++++ Raw data

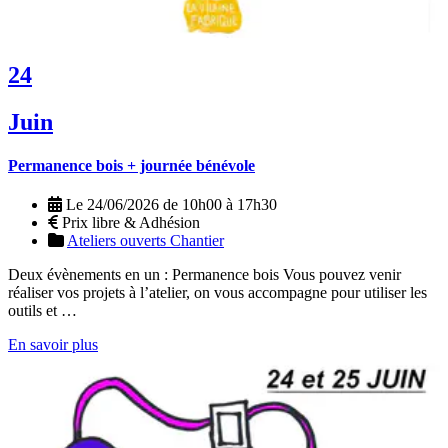
24
Juin
Permanence bois + journée bénévole
Le 24/06/2026 de 10h00 à 17h30
Prix libre & Adhésion
Ateliers ouverts
Chantier
Deux évènements en un : Permanence bois Vous pouvez venir
réaliser vos projets à l’atelier, on vous accompagne pour utiliser les
outils et …
En savoir plus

++++++++

**Instruction:** Look for "Deux évènements en" in the records. Write out its line and every later line through the end exactly, with nothing more.

**Solution for this task:**
Deux évènements en un : Permanence bois Vous pouvez venir
réaliser vos projets à l’atelier, on vous accompagne pour utiliser les
outils et …
En savoir plus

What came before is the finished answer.